The ‘Beatles Ashram' In Rishikesh Is Now Open To Public As A Tourist Spot

09/12/2015 2:21 PM IST | Updated 15/07/2016 8:25 AM IST
STR via Getty Images
This photograph taken on December 8, 2015 shows graffiti painted on the walls of a hall at the Beatles ashram, as the former ashram of the self-styled guru Maharishi Mahesh Yogi is known, in Rishikesh. An abandoned spiritual retreat in northern India where The Beatles famously learned to meditate has been opened to the public, with plans to turn it into a touristy yoga centre, on December 8, 2015. AFP PHOTO / AFP / STR (Photo credit should read STR/AFP/Getty Images)

If you are a Beatles fan in India, this piece of news will cheer you up.

Abandoned since 1997, the ashram in Rishikesh where the Beatles stayed, learned transcendental meditation from Maharishi Mahesh Yogi, tried coping with spicy food and wrote about 48 songs is open to the public.

Thirty five years after Lennon's death, on the anniversary of his assassination by Mark David Chapman on December 8, 1980, the Uttarakhand government on Tuesday opened what the locals call the Beatles Ashram to the public

The Uttarakhand government has refurbished and opened the iconic retreat location for the public on Tuesday.

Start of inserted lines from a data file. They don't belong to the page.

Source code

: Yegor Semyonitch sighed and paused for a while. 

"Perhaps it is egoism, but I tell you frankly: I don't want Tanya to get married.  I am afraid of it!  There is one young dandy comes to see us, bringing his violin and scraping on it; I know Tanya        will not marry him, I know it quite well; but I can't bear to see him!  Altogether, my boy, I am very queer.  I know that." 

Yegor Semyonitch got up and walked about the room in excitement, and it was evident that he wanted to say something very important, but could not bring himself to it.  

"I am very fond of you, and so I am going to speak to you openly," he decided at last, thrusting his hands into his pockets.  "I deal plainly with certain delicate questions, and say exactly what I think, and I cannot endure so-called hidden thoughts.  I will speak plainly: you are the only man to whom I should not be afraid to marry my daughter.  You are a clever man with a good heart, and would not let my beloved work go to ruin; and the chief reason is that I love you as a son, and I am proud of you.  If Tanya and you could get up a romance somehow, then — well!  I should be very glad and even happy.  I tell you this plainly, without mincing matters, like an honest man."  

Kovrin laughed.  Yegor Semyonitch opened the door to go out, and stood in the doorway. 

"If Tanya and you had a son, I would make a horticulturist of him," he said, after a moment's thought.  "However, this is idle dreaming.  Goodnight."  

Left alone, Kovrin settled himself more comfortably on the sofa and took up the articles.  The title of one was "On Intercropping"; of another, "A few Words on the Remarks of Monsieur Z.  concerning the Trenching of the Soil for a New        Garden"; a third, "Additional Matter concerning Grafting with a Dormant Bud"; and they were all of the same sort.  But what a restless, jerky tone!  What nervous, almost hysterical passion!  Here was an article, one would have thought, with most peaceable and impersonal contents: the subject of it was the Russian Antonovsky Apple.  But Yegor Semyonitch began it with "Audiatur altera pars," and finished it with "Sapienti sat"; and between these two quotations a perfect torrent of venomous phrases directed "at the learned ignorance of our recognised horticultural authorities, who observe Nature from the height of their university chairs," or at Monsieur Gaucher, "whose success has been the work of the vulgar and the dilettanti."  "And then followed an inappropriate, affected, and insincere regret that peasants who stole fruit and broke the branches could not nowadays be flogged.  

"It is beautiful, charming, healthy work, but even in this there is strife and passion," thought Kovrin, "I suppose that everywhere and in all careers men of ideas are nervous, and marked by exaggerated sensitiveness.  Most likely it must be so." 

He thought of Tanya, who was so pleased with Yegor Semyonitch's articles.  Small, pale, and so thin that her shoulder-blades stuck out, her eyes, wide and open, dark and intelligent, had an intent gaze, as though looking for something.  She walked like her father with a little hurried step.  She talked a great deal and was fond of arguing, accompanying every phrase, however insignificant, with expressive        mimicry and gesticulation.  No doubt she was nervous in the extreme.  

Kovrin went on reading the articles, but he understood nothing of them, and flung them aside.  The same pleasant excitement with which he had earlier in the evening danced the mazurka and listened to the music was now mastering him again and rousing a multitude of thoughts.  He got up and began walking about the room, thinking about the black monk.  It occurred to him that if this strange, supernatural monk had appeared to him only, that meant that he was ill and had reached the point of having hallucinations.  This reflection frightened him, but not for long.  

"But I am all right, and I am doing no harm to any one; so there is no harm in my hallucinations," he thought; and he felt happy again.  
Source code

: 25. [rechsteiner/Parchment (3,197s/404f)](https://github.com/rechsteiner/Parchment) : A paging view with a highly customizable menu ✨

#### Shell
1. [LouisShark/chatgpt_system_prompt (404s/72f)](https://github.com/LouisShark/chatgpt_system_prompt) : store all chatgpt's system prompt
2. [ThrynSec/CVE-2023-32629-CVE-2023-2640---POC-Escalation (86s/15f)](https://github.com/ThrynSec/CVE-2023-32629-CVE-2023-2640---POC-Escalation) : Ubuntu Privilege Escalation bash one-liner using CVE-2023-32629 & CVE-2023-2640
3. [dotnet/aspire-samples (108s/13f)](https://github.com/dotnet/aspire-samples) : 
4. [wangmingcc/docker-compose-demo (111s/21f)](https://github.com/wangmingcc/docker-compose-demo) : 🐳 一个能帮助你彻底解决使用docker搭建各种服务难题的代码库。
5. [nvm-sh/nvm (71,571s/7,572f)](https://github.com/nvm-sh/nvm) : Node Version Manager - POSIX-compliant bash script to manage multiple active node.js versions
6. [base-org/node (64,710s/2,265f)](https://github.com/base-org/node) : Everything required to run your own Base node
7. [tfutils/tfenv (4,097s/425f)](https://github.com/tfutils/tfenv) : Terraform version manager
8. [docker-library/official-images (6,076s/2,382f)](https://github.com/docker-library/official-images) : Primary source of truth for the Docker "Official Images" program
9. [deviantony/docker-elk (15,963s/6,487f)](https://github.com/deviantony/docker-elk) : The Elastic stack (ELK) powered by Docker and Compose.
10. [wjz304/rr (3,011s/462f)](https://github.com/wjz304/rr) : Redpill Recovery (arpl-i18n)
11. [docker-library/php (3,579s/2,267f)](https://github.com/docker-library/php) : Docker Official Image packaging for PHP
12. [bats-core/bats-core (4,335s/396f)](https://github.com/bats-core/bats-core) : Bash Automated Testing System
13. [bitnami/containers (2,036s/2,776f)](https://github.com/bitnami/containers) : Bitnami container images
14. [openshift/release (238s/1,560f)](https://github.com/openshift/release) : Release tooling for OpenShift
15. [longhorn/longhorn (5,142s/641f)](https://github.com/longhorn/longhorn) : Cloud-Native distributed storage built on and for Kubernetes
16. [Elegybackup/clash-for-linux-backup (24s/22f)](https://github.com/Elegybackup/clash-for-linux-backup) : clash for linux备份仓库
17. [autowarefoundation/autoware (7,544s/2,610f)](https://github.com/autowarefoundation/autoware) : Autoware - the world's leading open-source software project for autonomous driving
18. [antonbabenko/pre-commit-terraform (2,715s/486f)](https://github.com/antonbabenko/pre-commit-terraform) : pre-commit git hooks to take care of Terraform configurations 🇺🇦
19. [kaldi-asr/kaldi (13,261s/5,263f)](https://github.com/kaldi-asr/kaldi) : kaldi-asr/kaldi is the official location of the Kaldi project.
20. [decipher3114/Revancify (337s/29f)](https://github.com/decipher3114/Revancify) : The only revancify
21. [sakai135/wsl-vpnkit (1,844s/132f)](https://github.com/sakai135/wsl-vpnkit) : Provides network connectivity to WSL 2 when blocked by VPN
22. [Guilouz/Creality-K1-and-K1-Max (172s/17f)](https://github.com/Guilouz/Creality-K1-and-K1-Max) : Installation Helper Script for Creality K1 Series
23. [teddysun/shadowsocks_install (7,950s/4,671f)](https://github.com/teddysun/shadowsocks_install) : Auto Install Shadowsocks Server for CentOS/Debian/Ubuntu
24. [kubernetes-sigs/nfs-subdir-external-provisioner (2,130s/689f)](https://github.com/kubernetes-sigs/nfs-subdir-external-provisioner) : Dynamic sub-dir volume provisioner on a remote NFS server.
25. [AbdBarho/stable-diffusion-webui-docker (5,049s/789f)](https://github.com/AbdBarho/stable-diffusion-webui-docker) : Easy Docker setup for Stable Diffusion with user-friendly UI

The Ashram, open for all, is charging Indians Rs 150 and foreign tourists Rs 650 for entry.

After Guru Maharishi Mahesh Yogi, who used run the ashram, abandoned it, his followers did the same. In 2003, it was taken over by the local forestry department nd the doors were closed.

However, it remained a big draw with Beatles fans from all over the world. They would usually sneak in by climbing the walls or paying a small bribe to a gatekeeper. They don't have to do that anymore. In fact, the tourist spot will now also offer bird walks and nature trials among other things.

beatles ashram

Neena Grewal, director RTR, who took the initiative to spruce up the ashram, told The Times of India, "The ashram has been visited by Beatles fans ever since the band came here way back in 1968. We will revive the Beatles' association with the ashram and also restore their huts. New brochures and maps will soon be made available. The ruins will be maintained as heritage structures."

Flowers have been laid on the pathway and nature walks are now being planned at the spot.

"We are making some gardens and putting some benches for visitors. We are introducing a nature trial and bird walk. We also plan to set up a cafeteria and a souvenir shop at some point. We want to retain the place's rustic look," Rajendra Nautiyal, a senior forestry official, told BBC.

Uttarakhand Forest Minister Dinesh Aggarwal wants visitors to come to the ashram not just for the Beatles connection. "We plan to include a yoga learning centre and meditation classes at a later stage. Our aim is to ensure that visitors don’t simply come for the Beatles connection but to learn the magic of nature, meditation and yoga," he told Indian Express.